**Reading text:**
*****
I just love when a photo tells a story. Not in a video-like sense, where in most cases, they actually tell you what happened after an event. Rather, in the world of photography it is generally left to the observer to fill in the blanks, to complete the story or make it up through the power of the imagination. That is precisely what I like, that teasing of the imagination by a single frame, by that 1/500th of a second. As I stood there taking the photo above, the gentlemen in the photo never moved. Not once. One obviously relaxed and and resting, while the other seemingly at the border of despair. The short distance between them perhaps a lifetime away, an immeasurable life gap where endless choices, fates, and circumstances are grossly misrepresented by the emptiness between them. In a sense, they are us, and we are them. So close we stand together, and apart. A few feet, a million miles. Too often it doesn’t make a difference. But real or imagined, I have come to realize that it is not oceans or continents that account for that gap between people, but rather people themselves. Amusing, then, to say the least, that in an age where technology has made the closing of that divide between us about as easy as it will ever be, we have grown too comfortable with the physical detachment between us, with a space primarily punctuated by the lack of connection rather than by distance.
Like just about every day, I went walking today with my camera. When I do this, I typically bury my cell phone somewhere in my camera bag where it is very hard to access. I do this because I’ve come to realize that the whole purpose of being outside is to see and feel what’s going on around me. I want to disconnect from electronics and connect with the world that keeps on moving in spite of our interest in joining it. Perhaps this is a photographer thing, but I don’t think so. More than that, it is a fascination with a world that is alive and in motion, a world where glances still hold unspeakable mystery, and where human energy continues to create all things wonderful and all things bad. Humans, in all their shapes, forms, and behaviors are the stuff of life.
*****
**Instructions:**
1) In the photography essay, where does the writer keep the cell phone while out walking with the camera?
2) Quote the stretch of the photography essay from "Like just about" through "stuff of life.".

**Supplied material:**
*****
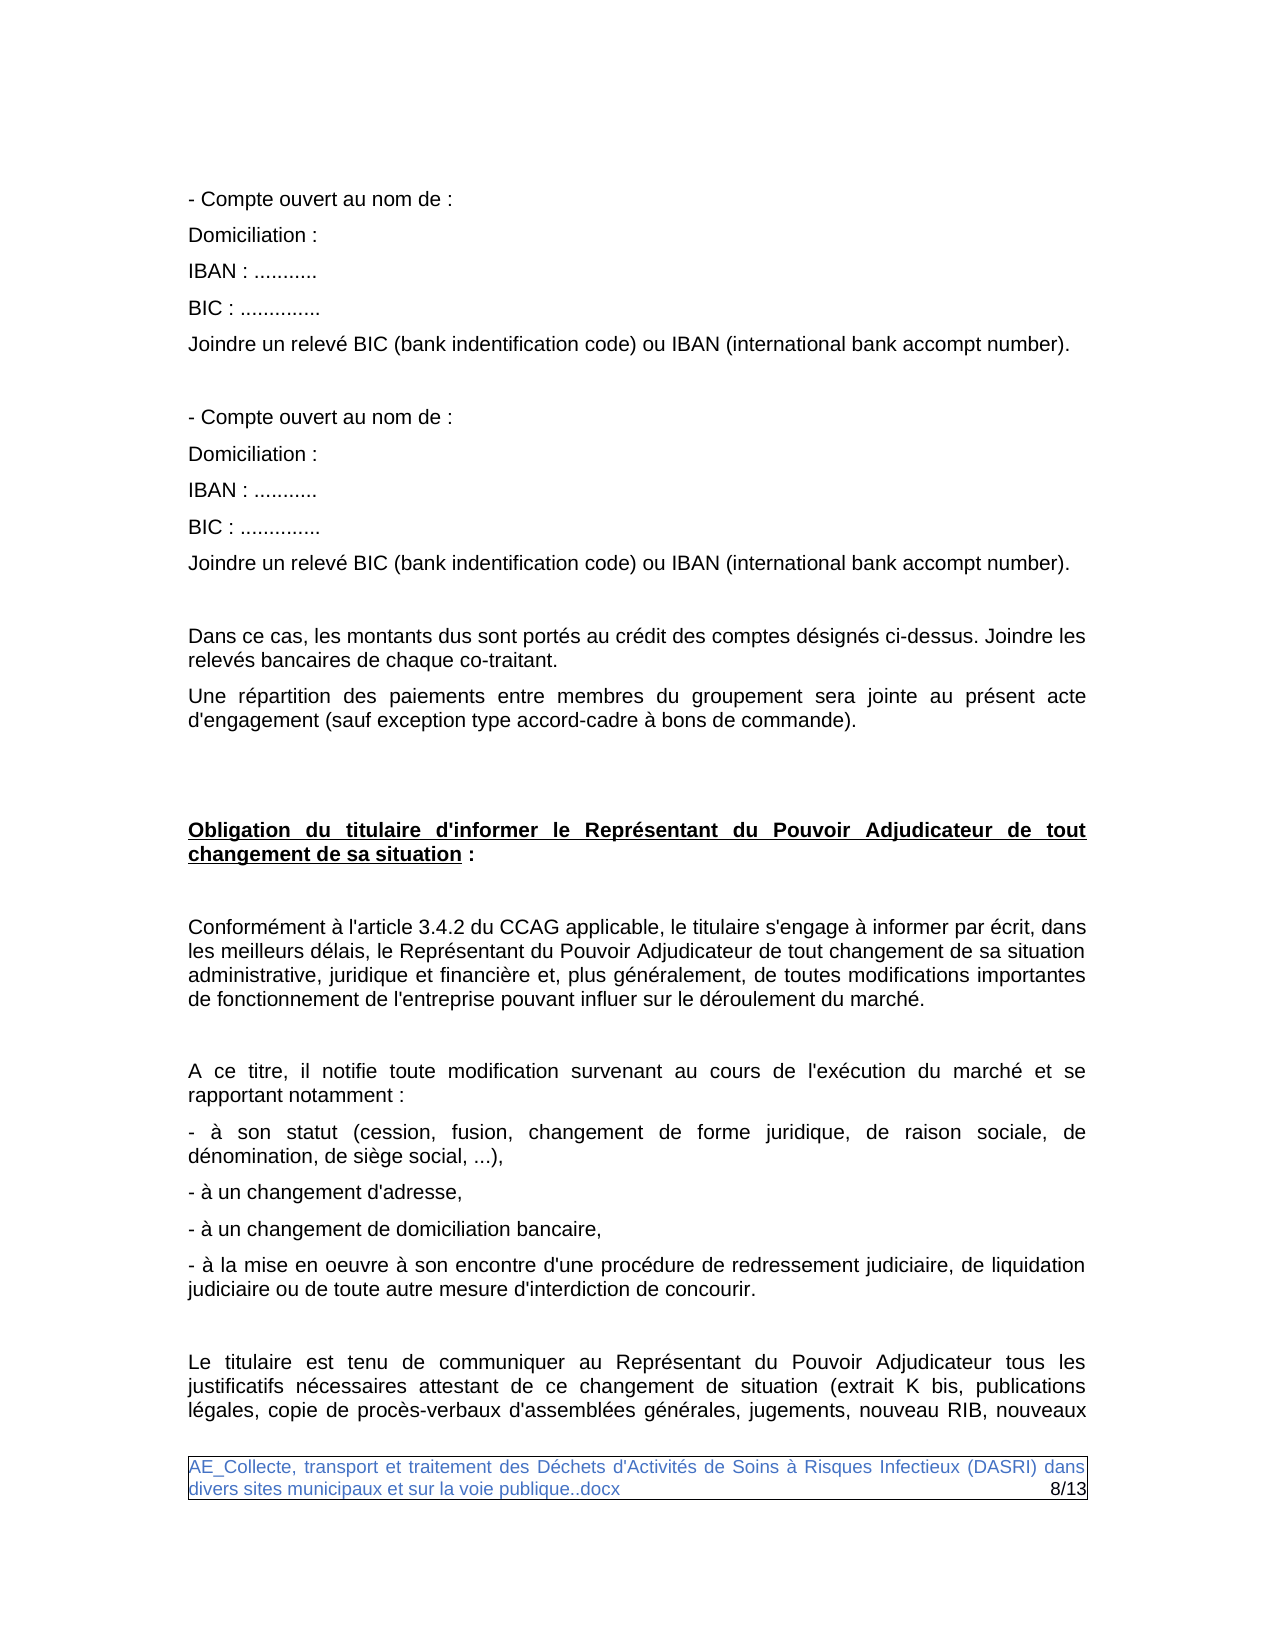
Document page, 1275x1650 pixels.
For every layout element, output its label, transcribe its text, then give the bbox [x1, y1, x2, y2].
*****
**Response list:**
1) The phone is buried somewhere in the camera bag, where it is very hard to access.

2)
Like just about every day, I went walking today with my camera. When I do this, I typically bury my cell phone somewhere in my camera bag where it is very hard to access. I do this because I’ve come to realize that the whole purpose of being outside is to see and feel what’s going on around me. I want to disconnect from electronics and connect with the world that keeps on moving in spite of our interest in joining it. Perhaps this is a photographer thing, but I don’t think so. More than that, it is a fascination with a world that is alive and in motion, a world where glances still hold unspeakable mystery, and where human energy continues to create all things wonderful and all things bad. Humans, in all their shapes, forms, and behaviors are the stuff of life.